Mathematical Formulation
Decision Variables: x[i] in {0,1} — 1 if node i in partition 1, else partition 0
Objective: Minimize sum_{(i,j) in edges} w_ij * (x[i] + x[j] - 2x[i]x[j]) (edges crossing between partitions)
Constraints: 1. Equal partition: sum_i x[i] == n // 2
to_string(data: GraphPartitioningData) -> str
staticmethod
Format the formulation as a string.
Parameters:
-
data(GraphPartitioningData) –The problem data.
Returns:
-
str–Formatted description of the formulation.
formulate(data: GraphPartitioningData) -> Model
staticmethod
Formulate the graph partitioning problem.
Parameters:
-
data(GraphPartitioningData) –The problem data.
Returns:
-
Model–A Luna Model ready to be solved.
interpret(solution: Solution, data: GraphPartitioningData) -> GraphPartitioningSolution
staticmethod
Extract the graph partitioning solution.
Parameters:
-
solution(Solution) –The solver solution.
-
data(GraphPartitioningData) –The problem data.
Returns:
-
GraphPartitioningSolution–Structured solution with partition assignments.
Solution
Solution model for Graph Partitioning use case.
GraphPartitioningSolution
Bases: UcSolution
Solution for the Graph Partitioning use case.
Attributes:
-
name(Literal['graph_partitioning']) –Identifier for this solution type.
-
partitions(list[list[int | str]]) –Two partitions of node names.
-
cut_edges(int) –Number of edges crossing between partitions.
-
cut_weight(float) –Total weight of edges crossing between partitions.
-
is_valid(bool) –Whether partitions are of equal size.
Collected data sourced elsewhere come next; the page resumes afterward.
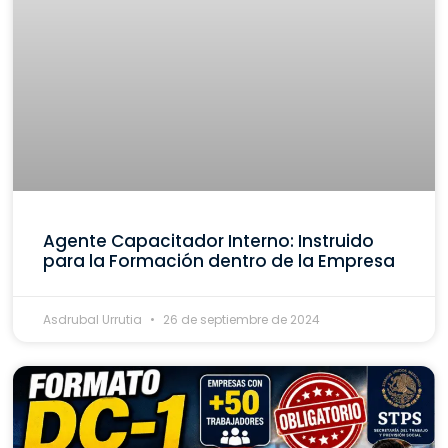
Agente Capacitador Interno: Instruido
para la Formación dentro de la Empresa
Asdrubal Urrutia
26 de septiembre de 2024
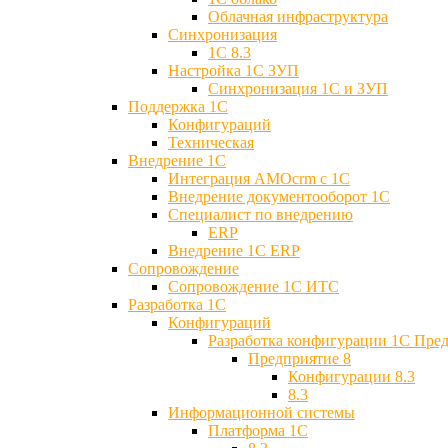
Облачная инфраструктура
Синхронизация
1С 8.3
Настройка 1С ЗУП
Синхронизация 1С и ЗУП
Поддержка 1С
Конфигураций
Техническая
Внедрение 1С
Интеграция AMOcrm с 1C
Внедрение документооборот 1С
Специалист по внедрению
ERP
Внедрение 1С ERP
Cопровождение
Cопровождение 1С ИТС
Разработка 1C
Конфигураций
Разработка конфигурации 1С Пре
Предприятие 8
Конфигурации 8.3
8.3
Информационной системы
Платформа 1С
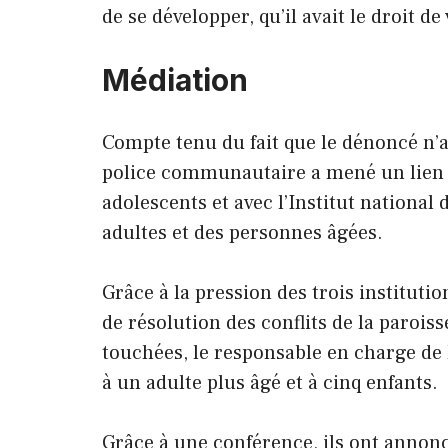
de se développer, qu’il avait le droit de
Médiation
Compte tenu du fait que le dénoncé n’a 
police communautaire a mené un lien a
adolescents et avec l’Institut national
adultes et des personnes âgées.
Grâce à la pression des trois institutio
de résolution des conflits de la parois
touchées, le responsable en charge de 
à un adulte plus âgé et à cinq enfants.
Grâce à une conférence, ils ont annoncé 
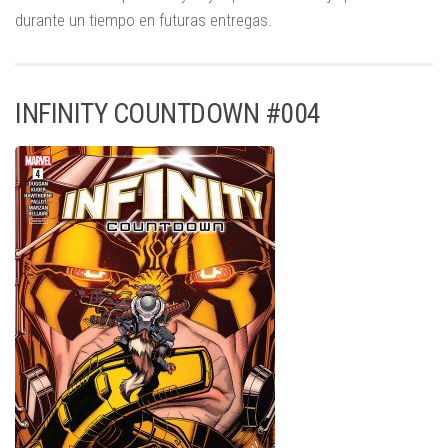
durante un tiempo en futuras entregas.
INFINITY COUNTDOWN #004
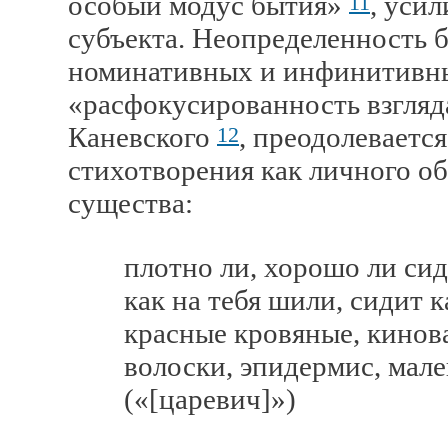
особый модус бытия»
, уси
11
cубъекта. Неопределенность 
номинативных и инфинитивны
«расфокусированность взгляд
Каневского
, преодолеваетс
12
стихотворения как личного о
существа:
плотно ли, хорошо ли сидит
как на тебя шили, сидит ка
красные кровяные, киновар
волоски, эпидермис, мален
(«[царевич]»)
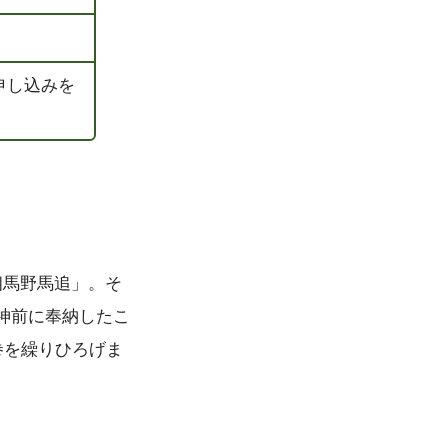
、申し込みを
相馬野馬追」。そ
神前に奉納したこ
巻を繰りひろげま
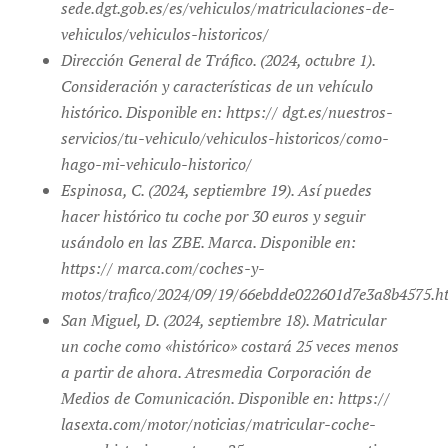
sede.dgt.gob.es/es/vehiculos/matriculaciones-de-
vehiculos/vehiculos-historicos/
Dirección General de Tráfico. (2024, octubre 1).
Consideración y características de un vehículo
histórico. Disponible en: https:// dgt.es/nuestros-
servicios/tu-vehiculo/vehiculos-historicos/como-
hago-mi-vehiculo-historico/
Espinosa, C. (2024, septiembre 19). Así puedes
hacer histórico tu coche por 30 euros y seguir
usándolo en las ZBE. Marca. Disponible en:
https:// marca.com/coches-y-
motos/trafico/2024/09/19/66ebdde022601d7e3a8b4575.h
San Miguel, D. (2024, septiembre 18). Matricular
un coche como «histórico» costará 25 veces menos
a partir de ahora. Atresmedia Corporación de
Medios de Comunicación. Disponible en: https://
lasexta.com/motor/noticias/matricular-coche-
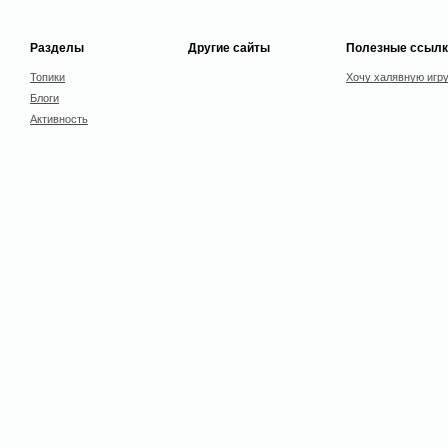
Разделы
Другие сайты
Полезные ссылк
Топики
Хочу халявную игр
Блоги
Активность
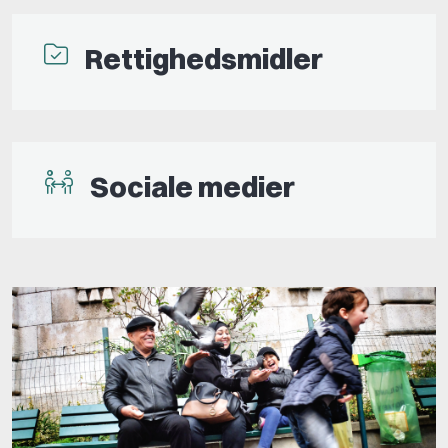
Rettighedsmidler
Sociale medier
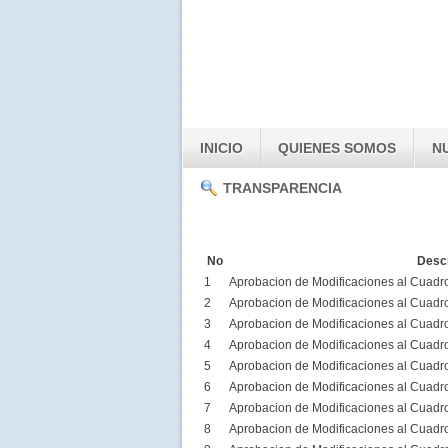
INICIO
QUIENES SOMOS
N
TRANSPARENCIA
No
Desc
1
Aprobacion de Modificaciones al Cuadr
2
Aprobacion de Modificaciones al Cuadr
3
Aprobacion de Modificaciones al Cuadr
4
Aprobacion de Modificaciones al Cuadr
5
Aprobacion de Modificaciones al Cuadr
6
Aprobacion de Modificaciones al Cuadr
7
Aprobacion de Modificaciones al Cuadr
8
Aprobacion de Modificaciones al Cuadr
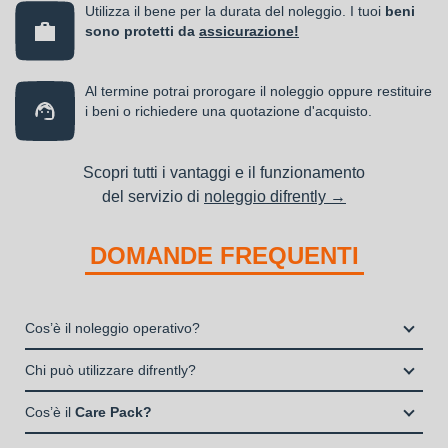
Utilizza il bene per la durata del noleggio. I tuoi
beni
sono protetti da
assicurazione!
Al termine potrai prorogare il noleggio oppure restituire
i beni o richiedere una quotazione d'acquisto.
Scopri tutti i vantaggi e il funzionamento
del servizio di
noleggio difrently →
DOMANDE FREQUENTI
Cos’è il noleggio operativo?
Il noleggio, o locazione operativa, è una soluzione che
Chi può utilizzare difrently?
consente di avere la disponibilità di un bene strumentale utile
Liberi Professionisti e Studi Associati
alla propria attività a fronte del pagamento di un canone fisso
Cos’è il
Care Pack?
Società di persone (Ditte Individuali, S.n.c., S.a.s.)
periodico.
Il Care Pack è un servizio che include:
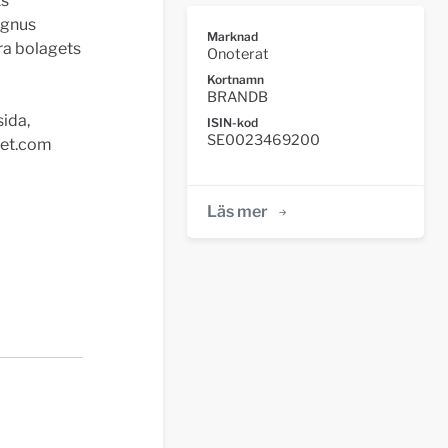
ts
Magnus
Marknad
ra bolagets
Onoterat
Kortnamn
BRANDB
ida,
ISIN-kod
SE0023469200
ket.com
Läs mer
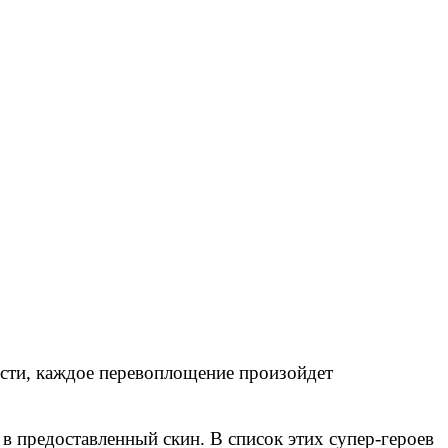
ности, каждое перевоплощение произойдет
в предоставленный скин. В список этих супер-героев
plot(data: GraphPartitioningData | None = None, *, ax: Axes | None = None) -> Axes
Plot the graph partitioning solution.
Parameters:
-
data(GraphPartitioningData | None, default:None) –Problem data. Required.
-
ax(Axes | None, default:None) –Matplotlib axes to draw on.
Returns:
-
Axes–The axes with the plot.
to_string() -> str
Return a string representation of the solution.
Instance
Instance model for GraphPartitioning use case.
GraphPartitioningInstance
Bases: UcInstance[GraphPartitioningData, GraphPartitioningFormulation, GraphPartitioningSolution]
Instance combining data and formulation for Graph Partitioning.
Collection
Collection of Graph Partitioning instances.
GraphPartitioningCollection
Bases: UcInstanceCollection[GraphPartitioningInstance]
Collection of Graph Partitioning instances.
from_random(min_nodes: int, max_nodes: int, edge_prob: float = 0.5, num_instances: int = 1, *, seed: int | None = None) -> GraphPartitioningCollection
classmethod
Generate random graph partitioning instances.
Parameters:
-
min_nodes(int) –Minimum number of nodes (even values only).
-
max_nodes(int) –Maximum number of nodes.
-
edge_prob(float, default:0.5) –Edge probability.
-
num_instances(int, default:1) –Instances per size.
-
seed(int | None, default:None) –Random seed.
Returns:
-
GraphPartitioningCollection–Collection of generated instances.